Tidak ada hubungannya dengan ekonomi? Begini, pada dasarnya, maraknya pernikahan anak dipengaruhi beberapa faktor, yakni faktor sosiokultural, faktor agama, faktor pendidikan, dan tentu saja faktor ekonomi. Bahkan dampak pernikahan anak dapat menyebabkan kerugian ekonomi bagi negara.
Faktor-faktor utama yang mempengaruhi Pernikahan Anak di Indonesia
Faktor agama. Ya, sangat jelas. Di negeri kita yang (katanya) religius ini, apapun dapat dikaitakan dengan agama. Seperti yang telah dilansir di laman CNN, bahwa kelompok agama tertentu beranggapan menikah di usia muda menjadi hal yang wajar. Pernikahan tersebut juga dilakukan untuk menghindari zina.
Anak yang telah beranjak remaja kerap menjalin hubungan dengan lawan jenis. Agar tidak dianggap zina maka sebaiknya segera menikah. Selain itu, hal tersebut bahkan juga dilakukan untuk mengurangi kekhawatiran kehamilan di luar nikah.
Padahal, Indonesia memiliki peraturan hukum yang mengatur mengenai pernikahan. Menurut Undang-undang perkawinan tahun 1974 usia seseorang untuk menikah minimal 21 tahun.
Namun juga ada dispensasi, jika menikah dengan seijin orang tua anak perempuan boleh menikah ketika berumur di atas 16 tahun dan anak laki-laki di atas 19 tahun. Pernikahan di Indonesia ini juga masih bisa dilakukan tanpa batas usia minimum jika dengan permohonan dispensasi atau pengecualian. Sungguh tidak konsisten.
Selain itu fakta yang disajikan dalam riset The Indonesian Institute bahwa Indonesia merupakan salah satu negara yang menandatangani Konvensi Hak-Hak Anak Perserikatan Bangsa-Bangsa (PBB) pada 26 Januari 1990.
Konsekuensinya adalah Indonesia harus memastikan bahwa sistem hukum nasional tidak memperbolehkan perkawinan di bawah usia 18 tahun. Namun saat ini, kiblat Indonesia masih saja UU Perkawinan No.1 tahun 1974. Jika Indonesia masih saja mempertahankan usia minimal menikah pada angka 16 tahun, maka sama halnya pemerintah mendukung pernikahan anak.
Adanya faktor sosiokultural. Indonesia memiliki beragam budaya yang juga dapat mempengaruhi pernikahan anak. Selain itu adanya anggapan bahwa menjadi perawan tua tidak baik di mata masyarakat, maka ada saja orangtua yang menjodohkan anaknya yang belum cukup umur kerap dijadikan solusi.
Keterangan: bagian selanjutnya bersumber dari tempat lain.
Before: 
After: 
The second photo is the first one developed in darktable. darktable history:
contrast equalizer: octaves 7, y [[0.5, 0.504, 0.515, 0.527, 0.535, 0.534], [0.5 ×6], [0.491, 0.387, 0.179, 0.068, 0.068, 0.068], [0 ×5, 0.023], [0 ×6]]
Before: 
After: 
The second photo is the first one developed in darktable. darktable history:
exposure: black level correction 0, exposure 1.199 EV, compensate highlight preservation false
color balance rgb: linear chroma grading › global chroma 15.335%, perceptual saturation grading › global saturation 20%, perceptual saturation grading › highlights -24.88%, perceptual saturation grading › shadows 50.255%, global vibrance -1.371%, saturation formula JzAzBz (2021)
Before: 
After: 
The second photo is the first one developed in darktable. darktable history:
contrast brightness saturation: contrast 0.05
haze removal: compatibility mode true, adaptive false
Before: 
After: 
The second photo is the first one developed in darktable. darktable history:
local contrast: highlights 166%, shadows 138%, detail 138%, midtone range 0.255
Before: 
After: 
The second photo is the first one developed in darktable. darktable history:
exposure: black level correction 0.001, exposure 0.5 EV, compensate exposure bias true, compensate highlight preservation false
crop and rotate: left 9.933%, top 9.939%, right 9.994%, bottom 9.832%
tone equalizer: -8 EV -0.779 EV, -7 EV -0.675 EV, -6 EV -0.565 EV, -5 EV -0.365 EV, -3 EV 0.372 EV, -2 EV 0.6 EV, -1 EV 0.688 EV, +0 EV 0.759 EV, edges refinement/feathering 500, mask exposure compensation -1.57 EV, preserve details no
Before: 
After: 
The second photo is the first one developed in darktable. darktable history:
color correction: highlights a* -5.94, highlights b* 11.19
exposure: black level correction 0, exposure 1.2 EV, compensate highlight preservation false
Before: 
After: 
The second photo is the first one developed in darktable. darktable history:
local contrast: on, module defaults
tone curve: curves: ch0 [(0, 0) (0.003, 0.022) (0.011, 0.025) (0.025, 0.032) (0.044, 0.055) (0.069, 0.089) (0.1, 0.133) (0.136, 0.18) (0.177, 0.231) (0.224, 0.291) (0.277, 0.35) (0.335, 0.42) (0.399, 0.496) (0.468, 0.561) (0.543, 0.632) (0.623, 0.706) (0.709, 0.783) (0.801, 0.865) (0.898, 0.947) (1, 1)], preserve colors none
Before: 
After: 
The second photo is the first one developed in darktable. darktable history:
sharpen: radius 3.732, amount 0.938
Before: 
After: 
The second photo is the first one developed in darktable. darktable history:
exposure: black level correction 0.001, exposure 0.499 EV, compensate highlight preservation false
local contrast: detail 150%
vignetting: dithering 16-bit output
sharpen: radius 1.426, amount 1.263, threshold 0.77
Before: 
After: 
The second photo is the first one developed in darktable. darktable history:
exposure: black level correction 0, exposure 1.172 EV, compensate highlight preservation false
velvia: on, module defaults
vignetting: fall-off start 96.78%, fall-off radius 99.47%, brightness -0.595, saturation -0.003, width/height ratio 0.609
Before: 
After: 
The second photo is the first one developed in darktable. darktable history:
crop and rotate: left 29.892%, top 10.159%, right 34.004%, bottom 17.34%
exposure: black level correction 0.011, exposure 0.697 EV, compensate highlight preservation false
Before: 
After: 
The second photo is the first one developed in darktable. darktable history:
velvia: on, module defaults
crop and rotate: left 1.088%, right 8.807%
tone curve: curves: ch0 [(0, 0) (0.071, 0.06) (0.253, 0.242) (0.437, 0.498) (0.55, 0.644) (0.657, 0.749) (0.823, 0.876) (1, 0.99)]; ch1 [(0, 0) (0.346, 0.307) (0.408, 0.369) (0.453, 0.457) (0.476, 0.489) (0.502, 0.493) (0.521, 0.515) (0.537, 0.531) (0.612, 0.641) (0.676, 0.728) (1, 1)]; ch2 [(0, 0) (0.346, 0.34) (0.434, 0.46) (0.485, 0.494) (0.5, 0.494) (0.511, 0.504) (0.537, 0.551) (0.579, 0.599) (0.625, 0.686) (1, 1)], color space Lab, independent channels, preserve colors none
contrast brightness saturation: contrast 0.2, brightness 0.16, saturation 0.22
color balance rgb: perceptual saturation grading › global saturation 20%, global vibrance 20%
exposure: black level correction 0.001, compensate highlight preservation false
Budaya perjodohan ini lah yang kerap kali dilakukan oleh para orangtua.
Perjodohan tersebut membuat anak tidak bisa menolak sehingga terjadi pernikahan anak. Beberapa budaya di Indonesia juga melakukan pernikahan anak karena nilai mahar. Tentu saja, nilai mahar yang tinggi membuat banyak orang merasa tergiur dan akhirnya menikahkan anaknya.
Faktor pendidikan. Pada faktanya, orangtua anak yang memiliki pendidikan yang rendah tentu memiliki peluang dan andil yang besar dalam menikahkan anak-anaknya yang belum cukup umur. Kurangnya pengetahuan akan kesehatan organ reproduksi hingga pendidikan seksual ini lah yang dapat menyebabkan pernikahan anak terjadi. Bahkan beberapa orangtua percaya bahwa membicarakan seks itu tabu, dan bagi mereka ini pertanda bahwa anak mereka harus segera dinikahkan. Sungguh ironi.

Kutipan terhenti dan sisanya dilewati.